Governo e Parlamento
20 Febbraio 2024 "La sanità è una priorità di questo Governo. Lo abbiamo dimostrato aumentando le risorse del Fondo sanitario nazionale e abbiamo dato un primo segnale importante con 2,4 miliardi di euro per il rinnovo dei nuovi contratti". Lo ha ribadito il ministro della salute, Orazio Schillaci
"La sanità è una priorità di questo Governo. Lo abbiamo dimostrato aumentando le risorse del Fondo sanitario nazionale e abbiamo dato un primo segnale importante con 2,4 miliardi di euro per il rinnovo dei nuovi contratti". Lo ha ribadito il ministro della salute, Orazio Schillaci, intervenendo all'evento della Federazione nazionale degli ordini dei medici (Fnomceo) in occasione della Giornata nazionale del personale sanitario, sociosanitario, socioassistenziale e del volontariato. "Ricordo anche che, per il potenziamento dell'assistenza territoriale - ha detto il ministro - ci sono 250 milioni di euro per il 2025 e 350 milioni di euro a decorrere dal 2026 per reclutare il personale che dovrà garantire il funzionamento delle strutture territoriali". Anche nell'ultimo provvedimento, il decreto Milleproroghe, "abbiamo voluto dare un segnale forte di attenzione e ascolto verso le istanze dei camici bianchi estendendo a tutto il 2024 lo scudo penale". È un "primo importante passo in materia di responsabilità professionale, con la volontà di arrivare alla depenalizzazione della colpa medica, a esclusione del dolo, fermo restando il diritto dei cittadini ai risarcimenti sul piano civile. Sono certo che questo provvedimento - ha concluso Schillaci - servirà a dare serenità al lavoro dei medici e maggiore centralità alla sicurezza delle cure".
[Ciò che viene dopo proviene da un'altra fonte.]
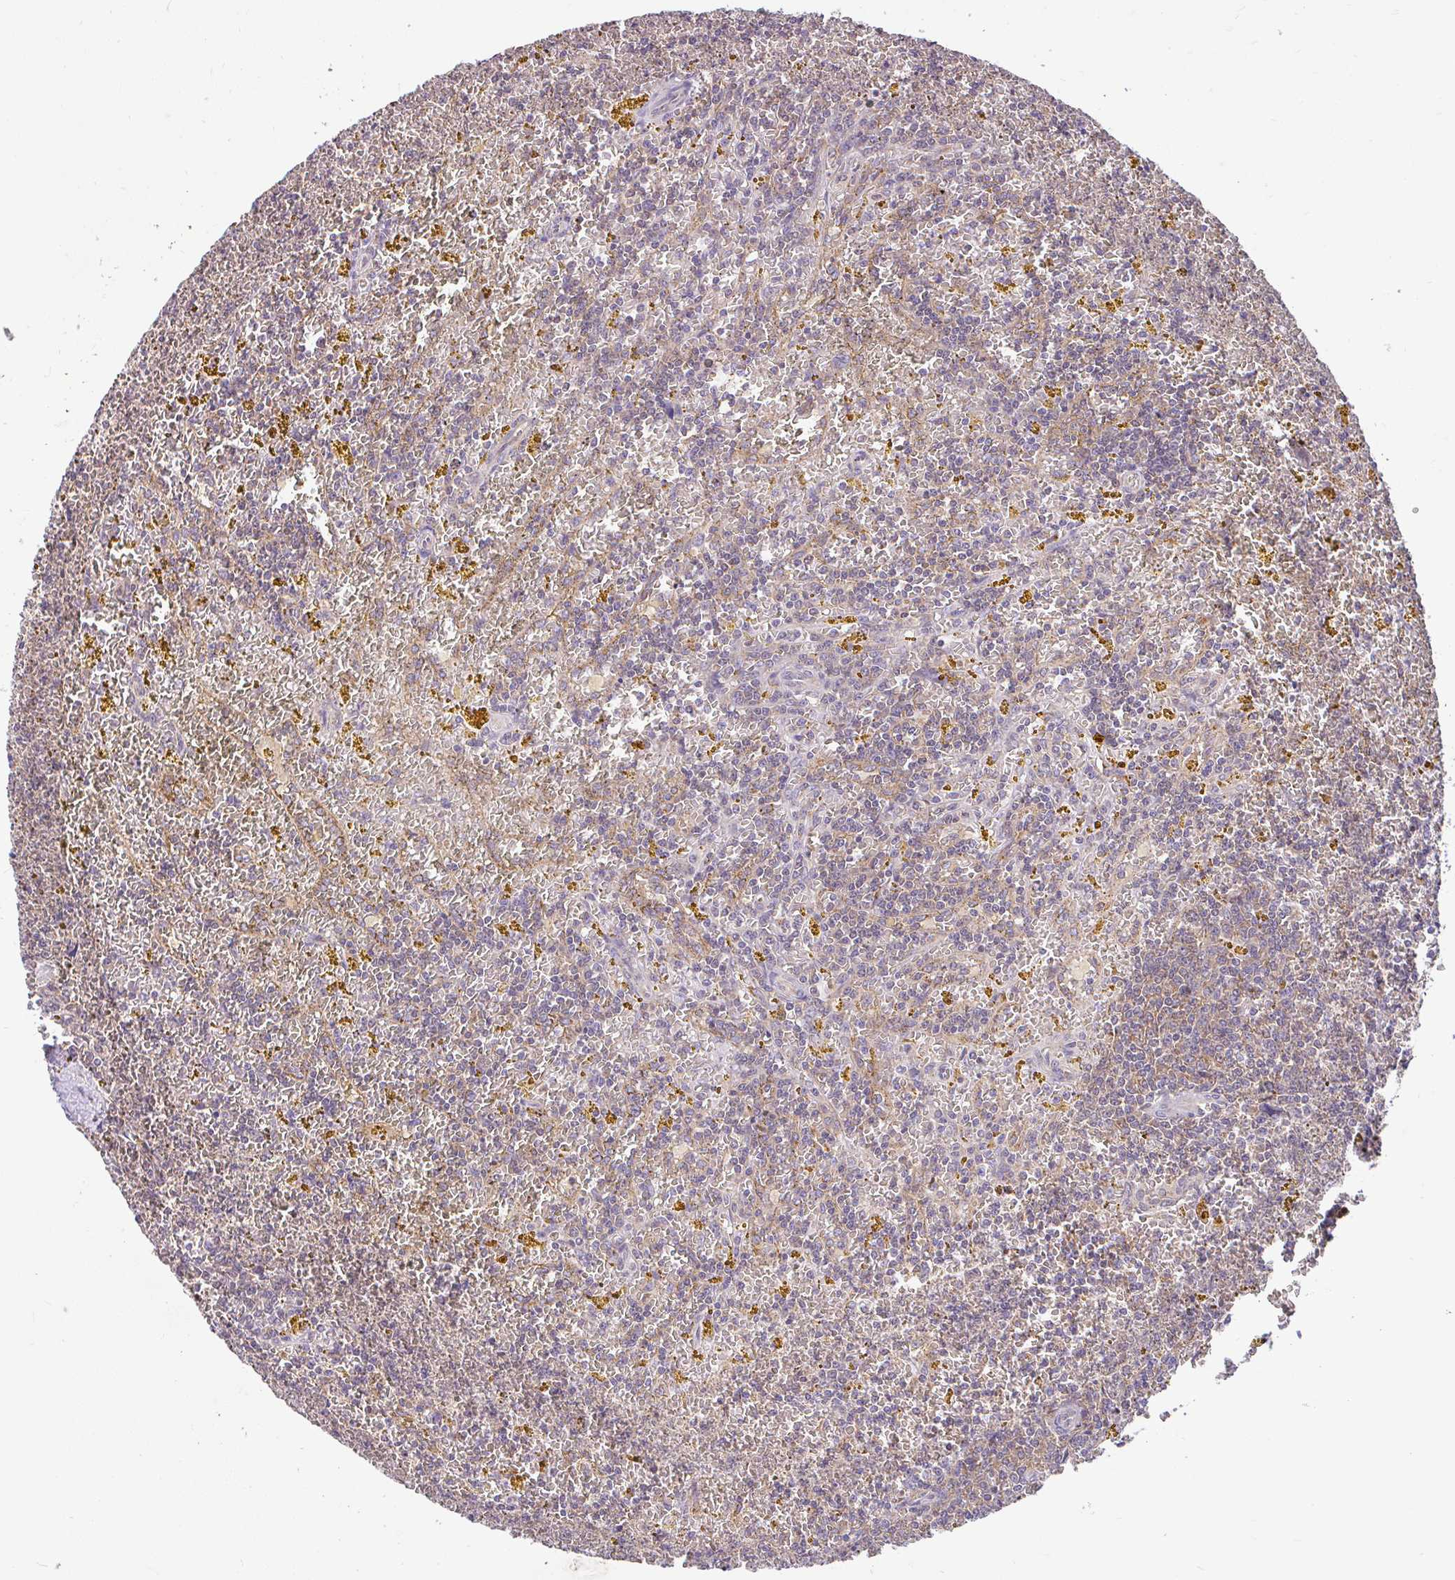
{"staining": {"intensity": "moderate", "quantity": ">75%", "location": "cytoplasmic/membranous"}, "tissue": "lymphoma", "cell_type": "Tumor cells", "image_type": "cancer", "snomed": [{"axis": "morphology", "description": "Malignant lymphoma, non-Hodgkin's type, Low grade"}, {"axis": "topography", "description": "Spleen"}, {"axis": "topography", "description": "Lymph node"}], "caption": "Immunohistochemistry (DAB (3,3'-diaminobenzidine)) staining of malignant lymphoma, non-Hodgkin's type (low-grade) reveals moderate cytoplasmic/membranous protein positivity in approximately >75% of tumor cells.", "gene": "RALBP1", "patient": {"sex": "female", "age": 66}}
Il ministro della Salute ha annunciato i prossimi obiettivi per riorganizzare la sanità pubblica "l'abolizione del tetto di spesa per le assunzioni di personale, l'aumento delle indennità di specificità e la valorizzazione degli specializzandi. Vogliamo restituire attrattività al servizio pubblico” ha aggiunto, “fare in modo che i nostri professionisti restino nelle nostre strutture trovando condizioni economiche, professionali e organizzative, incentivanti".
Oggi, ha ricordato Schillaci, "celebriamo la quarta Giornata nazionale del personale sanitario, sociosanitario, socioassistenziale e del volontariato istituita durante la pandemia che oggi ci stiamo lasciando alle spalle, ma tenendo vivo il ricordo del sacrificio e dell'impegno delle donne e degli uomini del nostro servizio sanitario in prima linea a combattere il virus e ad assistere e salvare milioni di italiani. Fin dal primo giorno di Governo, abbiamo posto al centro della nostra azione la valorizzazione e la tutela del personale sanitario che è il cuore pulsante del Servizio sanitario nazionale e garantisce ogni giorno la piena attuazione del diritto fondamentale alla salute, così come sancito dalla nostra Costituzione". "Ci siamo rimboccati le maniche e abbiamo iniziato a dare i primi segnali attraverso interventi concreti", ha affermato il ministro ricordando che "in questo anno, le misure che abbiamo adottato in sanità hanno posto al centro il personale sanitario": con il decreto Bollette si è intervenuti sull'area dell'emergenza-urgenza "con specifici incentivi e con misure per tutelare la sicurezza degli operatori sanitari e il confronto con le categorie è continuo per migliorare e potenziare gli strumenti a nostra disposizione".